Zamorra prägte sich den entsprechenden Abschnitt der Karte so sorgfältig wie möglich ein. Er konnte nicht darauf hoffen, daß der Eschsenmann ihm die Karte mitgeben würde. Jetzt, da er die Fixpunkte gezeigt bekommen hatte, sah er, daß der Palast der Ewigen und die Stadt Faronar relativ nahe beieinander lagen. Kein Wunder, daß Sara Moon des öfteren beim König von Faronar zu Gast war…
»Wer garantiert uns, daß deine Angaben stimmen, Rarrek?« fragte Nicole kühl. »Diese Schriftzeichen können wir nicht lesen. Du kannst uns alles Mögliche erzählen. Vielleicht ist dies gar keine Landkarte, sondern der Bauplan für einen Getreidespeicher.«
»Ihr wollt mir nicht vertrauen«, klagte der Echsenmann. »Wie soll ich euch helfen, wenn ihr euch nicht helfen lassen wollt? Ihr habt keine andere Wahl, als mir zu vertrauen.«
»Das stimmt - leider«, knurrte Zamorra. »Wie lang ist auf dieser Karte eine Tagesreise, wenn man zu Fuß unterwegs ist?«
Der Echsenmann steckte mit zwei Krallen nach kurzem Überlegen eine Strecke ab. »Sofern ihr so schnell geht wie ich und wie die Menschen dieses Dorfes«, erklärte er.

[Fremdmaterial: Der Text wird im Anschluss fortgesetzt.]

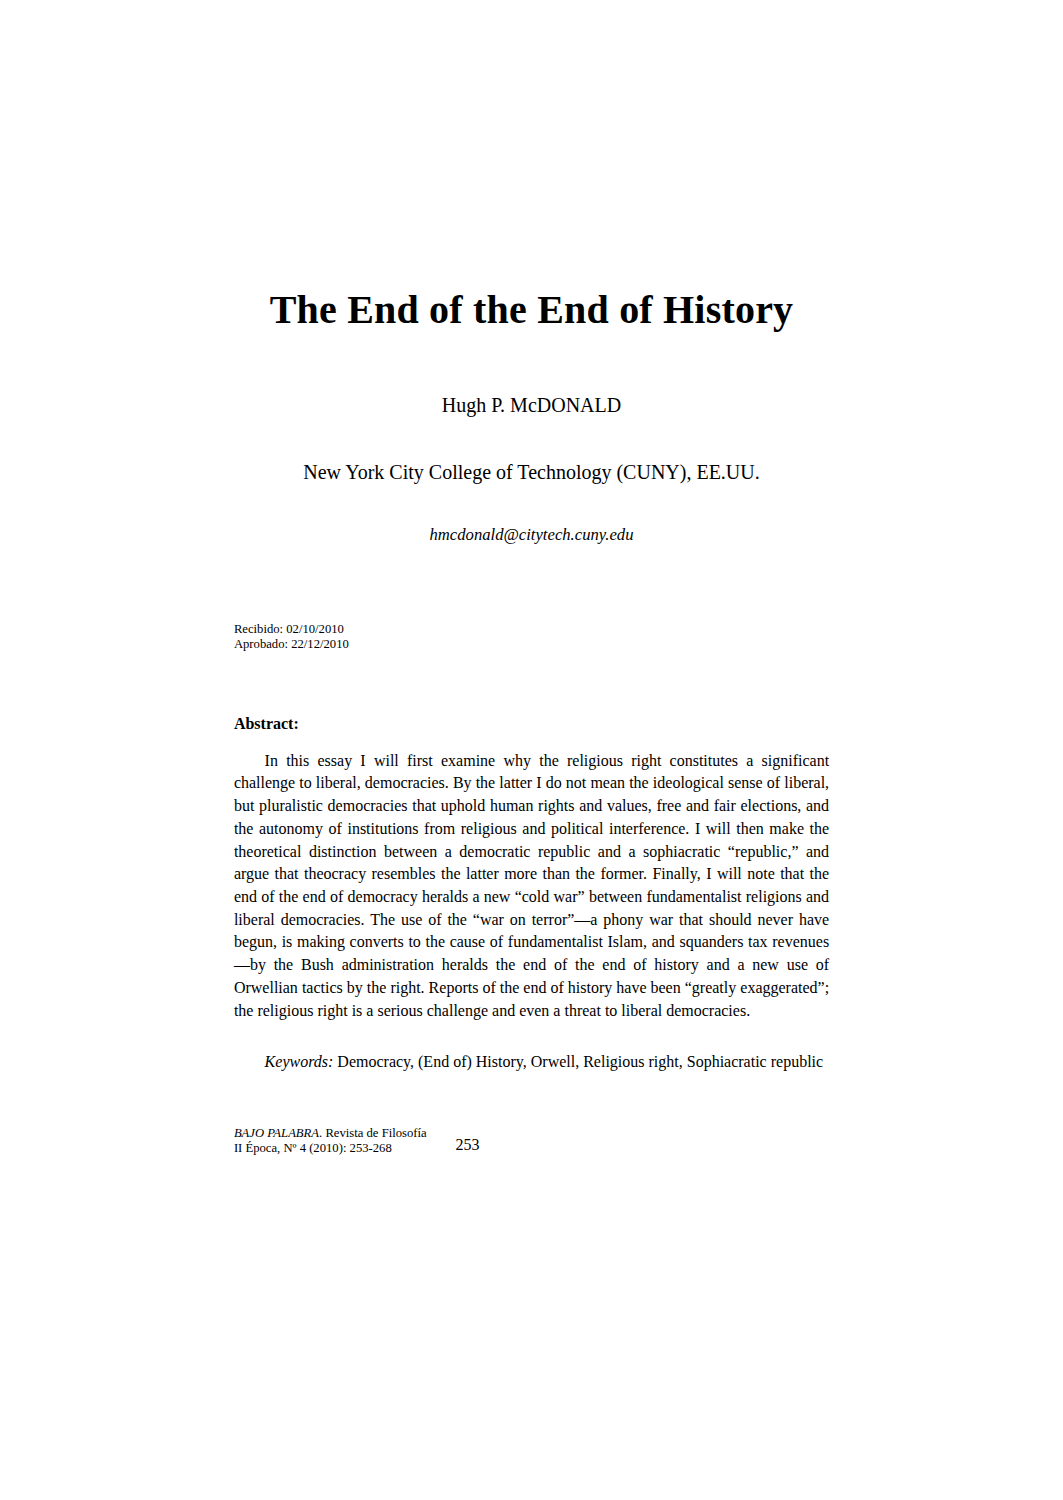The End of the End of History
Hugh P. McDONALD
New York City College of Technology (CUNY), EE.UU.
hmcdonald@citytech.cuny.edu
Recibido: 02/10/2010
Aprobado: 22/12/2010
Abstract:
In this essay I will first examine why the religious right constitutes a significant challenge to liberal, democracies. By the latter I do not mean the ideological sense of liberal, but pluralistic democracies that uphold human rights and values, free and fair elections, and the autonomy of institutions from religious and political interference. I will then make the theoretical distinction between a democratic republic and a sophiacratic “republic,” and argue that theocracy resembles the latter more than the former. Finally, I will note that the end of the end of democracy heralds a new “cold war” between fundamentalist religions and liberal democracies. The use of the “war on terror”—a phony war that should never have begun, is making converts to the cause of fundamentalist Islam, and squanders tax revenues—by the Bush administration heralds the end of the end of history and a new use of Orwellian tactics by the right. Reports of the end of history have been “greatly exaggerated”; the religious right is a serious challenge and even a threat to liberal democracies.
Keywords: Democracy, (End of) History, Orwell, Religious right, Sophiacratic republic
BAJO PALABRA. Revista de Filosofía
II Época, Nº 4 (2010): 253-268
253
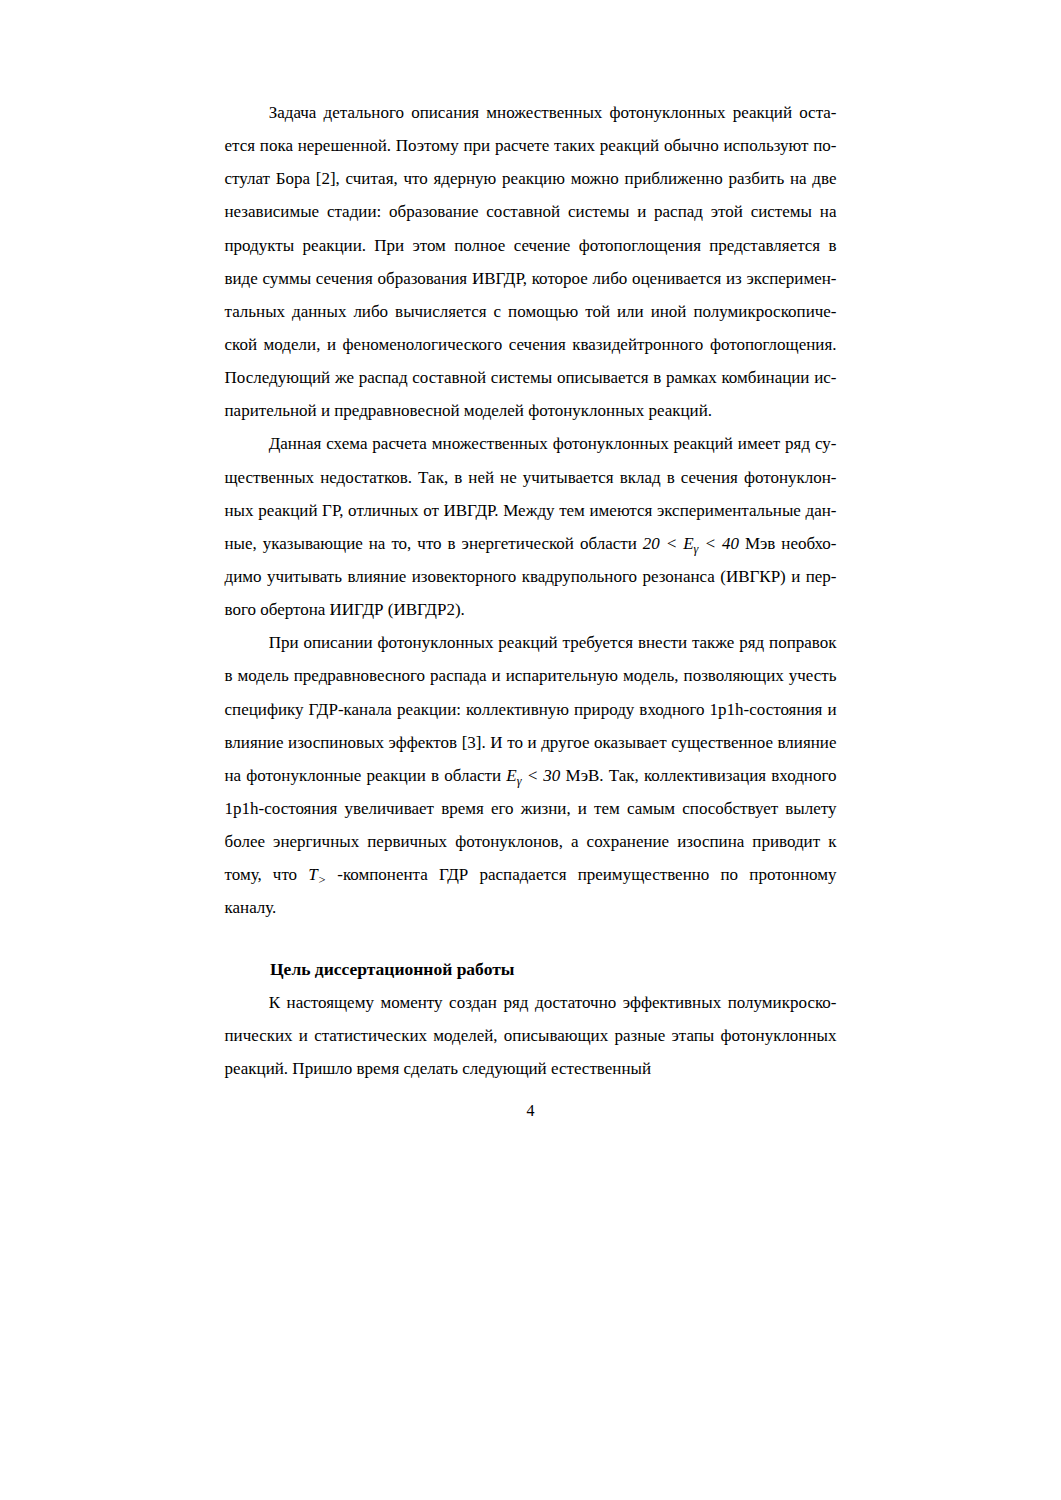Задача детального описания множественных фотонуклонных реакций остается пока нерешенной. Поэтому при расчете таких реакций обычно используют постулат Бора [2], считая, что ядерную реакцию можно приближенно разбить на две независимые стадии: образование составной системы и распад этой системы на продукты реакции. При этом полное сечение фотопоглощения представляется в виде суммы сечения образования ИВГДР, которое либо оценивается из экспериментальных данных либо вычисляется с помощью той или иной полумикроскопической модели, и феноменологического сечения квазидейтронного фотопоглощения. Последующий же распад составной системы описывается в рамках комбинации испарительной и предравновесной моделей фотонуклонных реакций.
Данная схема расчета множественных фотонуклонных реакций имеет ряд существенных недостатков. Так, в ней не учитывается вклад в сечения фотонуклонных реакций ГР, отличных от ИВГДР. Между тем имеются экспериментальные данные, указывающие на то, что в энергетической области 20 < Eγ < 40 Мэв необходимо учитывать влияние изовекторного квадрупольного резонанса (ИВГКР) и первого обертона ИИГДР (ИВГДР2).
При описании фотонуклонных реакций требуется внести также ряд поправок в модель предравновесного распада и испарительную модель, позволяющих учесть специфику ГДР-канала реакции: коллективную природу входного 1p1h-состояния и влияние изоспиновых эффектов [3]. И то и другое оказывает существенное влияние на фотонуклонные реакции в области Eγ < 30 МэВ. Так, коллективизация входного 1p1h-состояния увеличивает время его жизни, и тем самым способствует вылету более энергичных первичных фотонуклонов, а сохранение изоспина приводит к тому, что T> -компонента ГДР распадается преимущественно по протонному каналу.
Цель диссертационной работы
К настоящему моменту создан ряд достаточно эффективных полумикроскопических и статистических моделей, описывающих разные этапы фотонуклонных реакций. Пришло время сделать следующий естественный
4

Zamorra nickte. Er hatte auf der Karte jenen Bereich entdeckt, in dem er seinerzeit zusammen mit Wang Lee Chan gewesen war, im Auftrag des Königs von Faronar. [2]
Die Entfernung stimmte, die der Sauroide anzeigte. Für Zamorra der Beweis, daß Rarrek nicht log, denn er konnte von Zamorras damaliger Aktion nichts wissen. Zwar waren zwei Echsenmänner im Königspalast gewesen, und um ein Haar wäre Zamorra ihrer Intrige zum Opfer gefallen. Aber wenn Rarrek Zamorra anhand einer Beschreibung wiedererkannt hätte, wäre das Nicole längst aufgefallen.
Die trat jetzt direkt neben Rarrek und sah ihn durchdringend an. »Und wo befindet sich unser Gefährte jetzt?«
»Vermutlich am Ort seiner Bestimmung«, sagte Rarrek.
»Du hast ihn fortgeschafft?« fragte Zamorra.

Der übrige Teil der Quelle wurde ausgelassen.